YOUR OBJECTIVE => Reproduce nothing but the lines from the one with "hfov_deg: 55.3" down to the last line of the data below.

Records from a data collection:
[Start of section]

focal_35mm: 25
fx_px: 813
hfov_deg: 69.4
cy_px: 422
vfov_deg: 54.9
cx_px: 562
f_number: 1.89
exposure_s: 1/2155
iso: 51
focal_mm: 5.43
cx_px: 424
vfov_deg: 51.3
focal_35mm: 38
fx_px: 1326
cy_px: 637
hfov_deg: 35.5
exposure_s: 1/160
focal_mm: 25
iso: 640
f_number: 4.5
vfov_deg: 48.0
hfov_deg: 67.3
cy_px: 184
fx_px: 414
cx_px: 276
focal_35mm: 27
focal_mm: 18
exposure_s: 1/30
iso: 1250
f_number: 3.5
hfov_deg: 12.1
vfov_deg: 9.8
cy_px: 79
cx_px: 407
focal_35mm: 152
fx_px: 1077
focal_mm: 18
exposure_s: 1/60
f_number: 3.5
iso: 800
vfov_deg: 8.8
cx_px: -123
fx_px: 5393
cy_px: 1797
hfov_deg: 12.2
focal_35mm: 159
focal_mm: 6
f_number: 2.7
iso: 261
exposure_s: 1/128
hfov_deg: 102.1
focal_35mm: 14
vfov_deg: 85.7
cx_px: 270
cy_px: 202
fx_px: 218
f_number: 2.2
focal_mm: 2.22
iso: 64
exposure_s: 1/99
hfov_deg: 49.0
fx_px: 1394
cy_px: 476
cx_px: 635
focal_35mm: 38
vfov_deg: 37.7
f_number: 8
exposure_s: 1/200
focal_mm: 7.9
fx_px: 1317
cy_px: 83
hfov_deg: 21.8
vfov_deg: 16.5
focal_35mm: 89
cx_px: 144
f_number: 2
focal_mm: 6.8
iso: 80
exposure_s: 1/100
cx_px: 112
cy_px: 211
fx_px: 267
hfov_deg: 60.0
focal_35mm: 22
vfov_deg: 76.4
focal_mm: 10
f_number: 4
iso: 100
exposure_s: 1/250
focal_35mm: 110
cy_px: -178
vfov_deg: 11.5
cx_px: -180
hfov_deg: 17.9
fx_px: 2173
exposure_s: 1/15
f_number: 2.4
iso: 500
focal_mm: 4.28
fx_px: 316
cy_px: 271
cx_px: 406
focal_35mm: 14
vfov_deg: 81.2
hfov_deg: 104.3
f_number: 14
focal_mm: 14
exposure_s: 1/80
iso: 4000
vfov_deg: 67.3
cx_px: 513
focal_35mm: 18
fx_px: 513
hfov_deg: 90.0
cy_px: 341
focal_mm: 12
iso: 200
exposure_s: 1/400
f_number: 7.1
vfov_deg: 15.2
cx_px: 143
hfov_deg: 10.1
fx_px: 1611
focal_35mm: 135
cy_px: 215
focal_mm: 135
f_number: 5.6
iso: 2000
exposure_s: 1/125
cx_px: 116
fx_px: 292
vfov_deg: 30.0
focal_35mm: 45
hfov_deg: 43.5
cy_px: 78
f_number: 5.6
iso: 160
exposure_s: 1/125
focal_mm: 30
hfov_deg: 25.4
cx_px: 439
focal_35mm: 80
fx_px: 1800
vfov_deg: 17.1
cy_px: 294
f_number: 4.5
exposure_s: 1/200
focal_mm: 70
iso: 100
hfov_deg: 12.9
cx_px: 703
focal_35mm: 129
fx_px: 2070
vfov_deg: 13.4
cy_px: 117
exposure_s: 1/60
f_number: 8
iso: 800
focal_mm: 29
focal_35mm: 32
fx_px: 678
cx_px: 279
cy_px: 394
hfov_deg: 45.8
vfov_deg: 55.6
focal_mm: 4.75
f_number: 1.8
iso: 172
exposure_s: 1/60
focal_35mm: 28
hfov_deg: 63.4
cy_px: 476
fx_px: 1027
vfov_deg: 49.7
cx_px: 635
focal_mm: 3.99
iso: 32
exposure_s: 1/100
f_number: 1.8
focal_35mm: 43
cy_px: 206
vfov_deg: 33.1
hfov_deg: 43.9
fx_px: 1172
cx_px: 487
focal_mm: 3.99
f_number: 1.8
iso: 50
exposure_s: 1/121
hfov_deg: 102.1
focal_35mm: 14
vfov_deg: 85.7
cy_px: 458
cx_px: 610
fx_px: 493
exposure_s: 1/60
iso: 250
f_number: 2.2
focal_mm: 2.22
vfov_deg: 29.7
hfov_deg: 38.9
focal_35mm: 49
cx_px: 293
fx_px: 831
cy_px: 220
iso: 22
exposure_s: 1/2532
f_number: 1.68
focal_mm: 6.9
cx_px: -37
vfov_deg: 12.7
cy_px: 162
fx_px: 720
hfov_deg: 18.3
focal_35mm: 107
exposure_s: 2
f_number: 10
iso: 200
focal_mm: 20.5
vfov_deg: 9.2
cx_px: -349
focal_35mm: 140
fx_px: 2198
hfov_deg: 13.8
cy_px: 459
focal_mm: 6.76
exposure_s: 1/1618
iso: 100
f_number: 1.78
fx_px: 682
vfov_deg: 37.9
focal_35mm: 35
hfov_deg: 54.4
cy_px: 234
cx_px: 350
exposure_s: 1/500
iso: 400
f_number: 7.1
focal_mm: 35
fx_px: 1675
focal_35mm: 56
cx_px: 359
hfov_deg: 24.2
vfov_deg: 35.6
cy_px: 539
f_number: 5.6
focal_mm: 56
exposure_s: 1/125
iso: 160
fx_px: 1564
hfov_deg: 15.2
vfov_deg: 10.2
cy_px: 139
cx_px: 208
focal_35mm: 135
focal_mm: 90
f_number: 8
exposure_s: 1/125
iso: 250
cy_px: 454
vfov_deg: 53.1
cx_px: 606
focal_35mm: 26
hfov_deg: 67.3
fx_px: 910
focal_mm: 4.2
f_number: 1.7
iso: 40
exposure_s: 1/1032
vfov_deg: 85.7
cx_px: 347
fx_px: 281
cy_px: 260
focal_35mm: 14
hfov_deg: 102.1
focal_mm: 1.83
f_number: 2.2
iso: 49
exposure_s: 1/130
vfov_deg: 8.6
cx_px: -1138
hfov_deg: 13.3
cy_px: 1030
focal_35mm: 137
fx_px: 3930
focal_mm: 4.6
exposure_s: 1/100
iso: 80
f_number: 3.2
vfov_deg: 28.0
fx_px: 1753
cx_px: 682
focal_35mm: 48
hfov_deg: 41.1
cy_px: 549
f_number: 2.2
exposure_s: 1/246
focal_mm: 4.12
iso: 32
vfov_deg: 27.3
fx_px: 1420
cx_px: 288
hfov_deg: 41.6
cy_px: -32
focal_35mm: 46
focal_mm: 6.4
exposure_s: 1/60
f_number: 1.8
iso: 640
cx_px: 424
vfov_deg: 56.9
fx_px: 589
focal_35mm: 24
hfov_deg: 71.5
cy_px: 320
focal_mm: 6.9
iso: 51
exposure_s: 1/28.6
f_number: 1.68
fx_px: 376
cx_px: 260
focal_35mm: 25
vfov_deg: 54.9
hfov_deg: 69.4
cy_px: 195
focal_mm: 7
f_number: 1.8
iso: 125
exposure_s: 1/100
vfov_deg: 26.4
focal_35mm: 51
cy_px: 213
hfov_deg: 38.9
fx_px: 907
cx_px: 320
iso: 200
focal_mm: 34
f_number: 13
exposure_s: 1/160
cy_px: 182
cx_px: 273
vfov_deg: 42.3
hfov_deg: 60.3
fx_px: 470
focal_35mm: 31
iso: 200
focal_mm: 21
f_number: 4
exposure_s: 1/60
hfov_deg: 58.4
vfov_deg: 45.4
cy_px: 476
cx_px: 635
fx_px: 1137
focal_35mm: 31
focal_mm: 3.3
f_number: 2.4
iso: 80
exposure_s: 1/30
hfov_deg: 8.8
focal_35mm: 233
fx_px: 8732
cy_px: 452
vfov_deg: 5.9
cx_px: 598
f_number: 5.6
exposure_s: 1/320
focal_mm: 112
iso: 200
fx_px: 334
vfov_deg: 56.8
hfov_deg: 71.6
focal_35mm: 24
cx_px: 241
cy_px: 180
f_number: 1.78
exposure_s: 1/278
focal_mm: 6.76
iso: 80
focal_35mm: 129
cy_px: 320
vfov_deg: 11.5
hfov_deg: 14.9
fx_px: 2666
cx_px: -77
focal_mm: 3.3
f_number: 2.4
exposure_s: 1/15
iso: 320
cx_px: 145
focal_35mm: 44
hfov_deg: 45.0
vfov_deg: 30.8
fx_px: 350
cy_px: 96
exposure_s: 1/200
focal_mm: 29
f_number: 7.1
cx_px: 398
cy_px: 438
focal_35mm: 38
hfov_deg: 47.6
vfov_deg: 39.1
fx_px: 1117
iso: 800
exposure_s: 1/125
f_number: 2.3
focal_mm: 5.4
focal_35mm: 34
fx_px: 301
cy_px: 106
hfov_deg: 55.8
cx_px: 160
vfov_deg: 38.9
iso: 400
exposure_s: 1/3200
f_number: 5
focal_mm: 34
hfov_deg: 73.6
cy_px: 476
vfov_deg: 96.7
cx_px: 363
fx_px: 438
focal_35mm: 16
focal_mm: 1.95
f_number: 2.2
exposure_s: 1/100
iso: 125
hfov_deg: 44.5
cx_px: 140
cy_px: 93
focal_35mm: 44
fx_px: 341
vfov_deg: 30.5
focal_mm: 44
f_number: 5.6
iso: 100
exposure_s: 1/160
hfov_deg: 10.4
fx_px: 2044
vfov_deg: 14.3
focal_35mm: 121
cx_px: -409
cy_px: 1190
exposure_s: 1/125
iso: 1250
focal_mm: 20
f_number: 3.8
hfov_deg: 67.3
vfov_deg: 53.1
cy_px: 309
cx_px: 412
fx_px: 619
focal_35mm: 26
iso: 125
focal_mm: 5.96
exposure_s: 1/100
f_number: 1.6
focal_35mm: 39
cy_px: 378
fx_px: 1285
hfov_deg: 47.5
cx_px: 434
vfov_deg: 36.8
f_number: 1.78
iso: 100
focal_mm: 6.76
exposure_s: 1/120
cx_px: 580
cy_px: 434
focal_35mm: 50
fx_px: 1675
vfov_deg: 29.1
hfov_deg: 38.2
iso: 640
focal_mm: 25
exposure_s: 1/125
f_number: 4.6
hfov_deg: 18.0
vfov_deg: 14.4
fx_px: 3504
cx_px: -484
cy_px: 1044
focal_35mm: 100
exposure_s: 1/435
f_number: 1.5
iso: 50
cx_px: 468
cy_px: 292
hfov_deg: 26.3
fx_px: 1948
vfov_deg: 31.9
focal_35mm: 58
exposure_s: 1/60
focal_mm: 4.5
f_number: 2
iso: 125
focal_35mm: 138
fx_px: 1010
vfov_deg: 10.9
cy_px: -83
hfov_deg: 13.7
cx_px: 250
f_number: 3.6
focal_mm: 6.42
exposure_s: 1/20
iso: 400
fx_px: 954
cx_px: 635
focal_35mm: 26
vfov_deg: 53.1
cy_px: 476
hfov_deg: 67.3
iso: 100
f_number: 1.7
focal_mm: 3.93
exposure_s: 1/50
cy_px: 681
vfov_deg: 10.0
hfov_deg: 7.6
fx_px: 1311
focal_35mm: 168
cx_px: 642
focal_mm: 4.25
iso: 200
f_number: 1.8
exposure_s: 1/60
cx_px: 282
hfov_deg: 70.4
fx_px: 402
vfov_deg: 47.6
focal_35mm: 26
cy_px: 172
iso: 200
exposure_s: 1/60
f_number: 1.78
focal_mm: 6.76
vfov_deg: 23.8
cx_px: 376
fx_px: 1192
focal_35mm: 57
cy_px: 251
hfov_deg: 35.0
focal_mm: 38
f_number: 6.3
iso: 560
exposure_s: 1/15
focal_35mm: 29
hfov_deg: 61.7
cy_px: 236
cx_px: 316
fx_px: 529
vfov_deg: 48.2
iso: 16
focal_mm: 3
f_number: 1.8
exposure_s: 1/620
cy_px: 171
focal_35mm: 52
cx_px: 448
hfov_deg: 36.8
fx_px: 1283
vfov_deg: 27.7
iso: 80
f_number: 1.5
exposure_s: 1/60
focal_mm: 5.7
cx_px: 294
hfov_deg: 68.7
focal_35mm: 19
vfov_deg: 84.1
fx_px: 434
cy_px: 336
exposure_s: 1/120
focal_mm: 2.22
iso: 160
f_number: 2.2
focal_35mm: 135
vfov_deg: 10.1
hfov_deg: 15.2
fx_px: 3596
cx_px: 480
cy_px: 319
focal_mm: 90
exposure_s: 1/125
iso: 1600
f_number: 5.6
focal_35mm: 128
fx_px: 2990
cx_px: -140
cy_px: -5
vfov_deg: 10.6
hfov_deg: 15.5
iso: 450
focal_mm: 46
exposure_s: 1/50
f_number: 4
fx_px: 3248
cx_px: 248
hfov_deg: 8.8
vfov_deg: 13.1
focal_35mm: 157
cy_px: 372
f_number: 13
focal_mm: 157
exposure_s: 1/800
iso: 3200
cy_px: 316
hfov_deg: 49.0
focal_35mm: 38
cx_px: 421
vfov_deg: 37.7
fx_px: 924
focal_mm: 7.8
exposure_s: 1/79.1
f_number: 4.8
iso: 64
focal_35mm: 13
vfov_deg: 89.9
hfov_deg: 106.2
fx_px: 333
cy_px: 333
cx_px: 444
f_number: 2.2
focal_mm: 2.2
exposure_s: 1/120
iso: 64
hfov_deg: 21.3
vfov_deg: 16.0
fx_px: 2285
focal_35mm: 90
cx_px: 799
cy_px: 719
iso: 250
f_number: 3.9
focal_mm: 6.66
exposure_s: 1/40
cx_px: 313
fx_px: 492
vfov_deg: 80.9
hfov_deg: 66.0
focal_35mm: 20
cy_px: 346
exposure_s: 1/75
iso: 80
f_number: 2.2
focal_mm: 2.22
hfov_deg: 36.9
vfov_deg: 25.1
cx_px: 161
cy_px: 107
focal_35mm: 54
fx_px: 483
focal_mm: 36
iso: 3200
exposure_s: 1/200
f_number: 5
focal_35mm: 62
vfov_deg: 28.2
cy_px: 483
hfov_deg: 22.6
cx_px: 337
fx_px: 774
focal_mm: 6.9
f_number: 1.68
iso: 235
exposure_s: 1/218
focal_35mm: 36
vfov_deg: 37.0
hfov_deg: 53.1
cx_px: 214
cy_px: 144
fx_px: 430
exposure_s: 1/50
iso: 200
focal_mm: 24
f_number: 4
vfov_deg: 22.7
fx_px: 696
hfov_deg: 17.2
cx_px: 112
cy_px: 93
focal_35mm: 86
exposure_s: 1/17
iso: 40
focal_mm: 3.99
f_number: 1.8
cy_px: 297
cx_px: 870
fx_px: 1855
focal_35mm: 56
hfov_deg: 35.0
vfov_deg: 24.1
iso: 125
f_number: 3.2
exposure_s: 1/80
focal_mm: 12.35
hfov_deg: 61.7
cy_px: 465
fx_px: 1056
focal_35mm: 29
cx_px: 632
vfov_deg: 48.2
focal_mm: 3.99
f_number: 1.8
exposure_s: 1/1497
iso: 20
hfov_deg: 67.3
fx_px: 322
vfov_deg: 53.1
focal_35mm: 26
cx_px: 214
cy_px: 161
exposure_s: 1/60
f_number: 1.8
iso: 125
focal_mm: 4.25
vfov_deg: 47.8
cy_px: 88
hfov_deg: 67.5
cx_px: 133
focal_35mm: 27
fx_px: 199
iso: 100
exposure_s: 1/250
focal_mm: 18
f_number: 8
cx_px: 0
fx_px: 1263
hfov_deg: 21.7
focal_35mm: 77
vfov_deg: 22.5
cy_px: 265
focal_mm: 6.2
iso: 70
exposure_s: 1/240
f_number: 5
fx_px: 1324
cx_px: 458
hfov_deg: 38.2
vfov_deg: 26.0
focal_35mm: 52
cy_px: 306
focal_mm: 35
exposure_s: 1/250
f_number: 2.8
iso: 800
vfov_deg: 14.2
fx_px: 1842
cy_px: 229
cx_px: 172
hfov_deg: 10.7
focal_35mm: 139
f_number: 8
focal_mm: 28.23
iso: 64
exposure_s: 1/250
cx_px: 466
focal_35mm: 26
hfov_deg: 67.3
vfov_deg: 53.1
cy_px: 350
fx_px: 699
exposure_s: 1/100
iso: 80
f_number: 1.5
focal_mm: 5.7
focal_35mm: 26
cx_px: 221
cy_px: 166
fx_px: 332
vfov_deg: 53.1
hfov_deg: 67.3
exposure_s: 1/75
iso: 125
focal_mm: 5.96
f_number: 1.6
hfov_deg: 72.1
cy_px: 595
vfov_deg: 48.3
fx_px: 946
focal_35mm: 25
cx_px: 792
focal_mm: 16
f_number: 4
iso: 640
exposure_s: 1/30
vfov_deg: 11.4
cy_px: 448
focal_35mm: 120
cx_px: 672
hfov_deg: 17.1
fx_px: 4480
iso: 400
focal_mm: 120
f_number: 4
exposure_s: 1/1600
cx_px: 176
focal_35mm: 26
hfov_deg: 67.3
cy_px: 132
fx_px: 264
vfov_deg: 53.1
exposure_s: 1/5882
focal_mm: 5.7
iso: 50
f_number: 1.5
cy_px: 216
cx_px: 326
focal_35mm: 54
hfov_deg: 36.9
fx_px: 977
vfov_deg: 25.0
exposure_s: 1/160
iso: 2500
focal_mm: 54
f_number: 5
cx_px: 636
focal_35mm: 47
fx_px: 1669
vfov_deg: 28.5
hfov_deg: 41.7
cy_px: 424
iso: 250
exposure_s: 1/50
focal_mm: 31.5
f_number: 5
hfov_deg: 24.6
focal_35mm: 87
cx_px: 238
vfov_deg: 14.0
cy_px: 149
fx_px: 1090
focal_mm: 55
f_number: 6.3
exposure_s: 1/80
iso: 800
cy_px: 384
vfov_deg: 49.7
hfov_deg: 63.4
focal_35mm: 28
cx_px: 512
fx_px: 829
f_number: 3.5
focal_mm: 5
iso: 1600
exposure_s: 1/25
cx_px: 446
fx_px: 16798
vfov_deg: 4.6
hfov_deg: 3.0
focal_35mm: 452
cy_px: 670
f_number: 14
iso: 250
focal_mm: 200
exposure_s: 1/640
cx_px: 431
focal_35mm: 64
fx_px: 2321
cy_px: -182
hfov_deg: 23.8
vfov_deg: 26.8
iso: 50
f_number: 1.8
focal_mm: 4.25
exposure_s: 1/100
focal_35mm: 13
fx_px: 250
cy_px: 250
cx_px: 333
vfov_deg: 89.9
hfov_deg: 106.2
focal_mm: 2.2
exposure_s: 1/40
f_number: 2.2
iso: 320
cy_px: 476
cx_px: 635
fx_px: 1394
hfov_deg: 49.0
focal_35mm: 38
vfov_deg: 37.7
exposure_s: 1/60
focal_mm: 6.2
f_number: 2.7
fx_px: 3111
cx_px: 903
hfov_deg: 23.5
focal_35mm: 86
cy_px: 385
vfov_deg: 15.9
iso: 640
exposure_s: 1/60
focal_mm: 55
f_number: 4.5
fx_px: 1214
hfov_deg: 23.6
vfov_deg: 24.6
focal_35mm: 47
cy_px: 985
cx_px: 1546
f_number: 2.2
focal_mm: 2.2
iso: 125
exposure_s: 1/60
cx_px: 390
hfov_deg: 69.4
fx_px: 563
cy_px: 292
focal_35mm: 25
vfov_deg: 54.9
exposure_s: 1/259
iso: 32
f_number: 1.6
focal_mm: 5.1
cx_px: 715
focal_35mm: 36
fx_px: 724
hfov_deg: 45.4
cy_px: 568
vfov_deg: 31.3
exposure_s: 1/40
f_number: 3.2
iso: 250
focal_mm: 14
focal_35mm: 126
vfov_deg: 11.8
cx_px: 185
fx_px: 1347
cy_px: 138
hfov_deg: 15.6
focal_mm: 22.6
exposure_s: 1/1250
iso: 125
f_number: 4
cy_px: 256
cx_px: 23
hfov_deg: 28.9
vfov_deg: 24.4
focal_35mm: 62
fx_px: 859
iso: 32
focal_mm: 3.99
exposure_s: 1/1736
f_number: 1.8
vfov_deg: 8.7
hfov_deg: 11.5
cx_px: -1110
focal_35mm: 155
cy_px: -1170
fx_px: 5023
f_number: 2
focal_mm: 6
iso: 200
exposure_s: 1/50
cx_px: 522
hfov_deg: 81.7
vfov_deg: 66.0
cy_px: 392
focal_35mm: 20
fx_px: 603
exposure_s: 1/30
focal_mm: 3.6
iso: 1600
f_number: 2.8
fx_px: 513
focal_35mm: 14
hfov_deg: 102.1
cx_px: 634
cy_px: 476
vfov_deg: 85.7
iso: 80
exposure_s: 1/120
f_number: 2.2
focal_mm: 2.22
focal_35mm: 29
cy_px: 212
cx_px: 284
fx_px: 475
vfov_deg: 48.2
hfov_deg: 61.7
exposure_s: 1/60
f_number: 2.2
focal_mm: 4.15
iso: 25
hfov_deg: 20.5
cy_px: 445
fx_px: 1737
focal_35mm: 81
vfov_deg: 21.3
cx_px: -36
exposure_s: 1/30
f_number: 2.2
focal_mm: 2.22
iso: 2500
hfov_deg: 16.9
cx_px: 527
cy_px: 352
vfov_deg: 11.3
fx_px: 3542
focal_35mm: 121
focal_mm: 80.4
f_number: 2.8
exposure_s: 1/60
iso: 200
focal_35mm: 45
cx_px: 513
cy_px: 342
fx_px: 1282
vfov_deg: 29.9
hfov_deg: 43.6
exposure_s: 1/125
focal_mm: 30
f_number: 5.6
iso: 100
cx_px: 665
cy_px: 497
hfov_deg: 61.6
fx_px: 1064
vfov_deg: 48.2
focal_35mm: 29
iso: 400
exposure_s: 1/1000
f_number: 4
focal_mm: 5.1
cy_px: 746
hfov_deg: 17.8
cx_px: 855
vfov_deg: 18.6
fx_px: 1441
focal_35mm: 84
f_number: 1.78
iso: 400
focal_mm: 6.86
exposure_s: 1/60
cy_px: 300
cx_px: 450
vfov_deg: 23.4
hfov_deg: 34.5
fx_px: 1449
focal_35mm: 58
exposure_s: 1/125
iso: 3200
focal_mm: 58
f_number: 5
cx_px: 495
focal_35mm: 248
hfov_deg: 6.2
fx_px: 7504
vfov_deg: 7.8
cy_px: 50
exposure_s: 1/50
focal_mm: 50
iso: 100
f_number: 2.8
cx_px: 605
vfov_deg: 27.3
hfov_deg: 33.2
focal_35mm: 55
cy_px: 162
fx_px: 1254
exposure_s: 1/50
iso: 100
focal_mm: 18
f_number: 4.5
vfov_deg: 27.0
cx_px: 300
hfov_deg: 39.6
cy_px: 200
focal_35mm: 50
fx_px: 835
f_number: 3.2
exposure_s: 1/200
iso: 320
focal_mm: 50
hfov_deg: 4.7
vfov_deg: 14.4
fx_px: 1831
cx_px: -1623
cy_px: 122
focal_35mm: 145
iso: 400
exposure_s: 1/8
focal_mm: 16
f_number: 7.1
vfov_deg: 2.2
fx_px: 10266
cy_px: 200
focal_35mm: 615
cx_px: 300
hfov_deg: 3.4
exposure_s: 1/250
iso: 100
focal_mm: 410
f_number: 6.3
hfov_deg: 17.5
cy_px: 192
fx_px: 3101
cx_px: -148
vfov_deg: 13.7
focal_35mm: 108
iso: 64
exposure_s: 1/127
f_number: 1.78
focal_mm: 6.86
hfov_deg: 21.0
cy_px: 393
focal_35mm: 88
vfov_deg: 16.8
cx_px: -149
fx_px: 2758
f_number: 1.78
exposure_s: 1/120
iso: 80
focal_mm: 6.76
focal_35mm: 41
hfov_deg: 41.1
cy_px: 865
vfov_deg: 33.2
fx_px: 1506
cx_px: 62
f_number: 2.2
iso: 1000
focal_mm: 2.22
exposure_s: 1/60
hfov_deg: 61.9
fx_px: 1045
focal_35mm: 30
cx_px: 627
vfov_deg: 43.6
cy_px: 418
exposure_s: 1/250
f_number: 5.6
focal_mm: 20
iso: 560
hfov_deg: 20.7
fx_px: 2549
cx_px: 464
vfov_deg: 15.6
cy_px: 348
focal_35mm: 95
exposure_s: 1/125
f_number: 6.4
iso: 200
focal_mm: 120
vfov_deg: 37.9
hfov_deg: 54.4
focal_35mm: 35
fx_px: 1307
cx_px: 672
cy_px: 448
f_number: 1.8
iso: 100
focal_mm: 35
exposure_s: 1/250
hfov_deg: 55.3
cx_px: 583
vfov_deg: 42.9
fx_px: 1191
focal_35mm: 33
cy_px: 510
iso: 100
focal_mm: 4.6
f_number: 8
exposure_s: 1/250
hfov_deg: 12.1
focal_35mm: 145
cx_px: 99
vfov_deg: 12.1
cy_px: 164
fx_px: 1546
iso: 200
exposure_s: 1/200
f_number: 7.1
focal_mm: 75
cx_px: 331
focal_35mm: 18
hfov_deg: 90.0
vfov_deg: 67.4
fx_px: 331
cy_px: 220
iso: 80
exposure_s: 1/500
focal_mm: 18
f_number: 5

[End of section]

RESULT OF THE EXERCISE =>
hfov_deg: 55.3
cx_px: 583
vfov_deg: 42.9
fx_px: 1191
focal_35mm: 33
cy_px: 510
iso: 100
focal_mm: 4.6
f_number: 8
exposure_s: 1/250
hfov_deg: 12.1
focal_35mm: 145
cx_px: 99
vfov_deg: 12.1
cy_px: 164
fx_px: 1546
iso: 200
exposure_s: 1/200
f_number: 7.1
focal_mm: 75
cx_px: 331
focal_35mm: 18
hfov_deg: 90.0
vfov_deg: 67.4
fx_px: 331
cy_px: 220
iso: 80
exposure_s: 1/500
focal_mm: 18
f_number: 5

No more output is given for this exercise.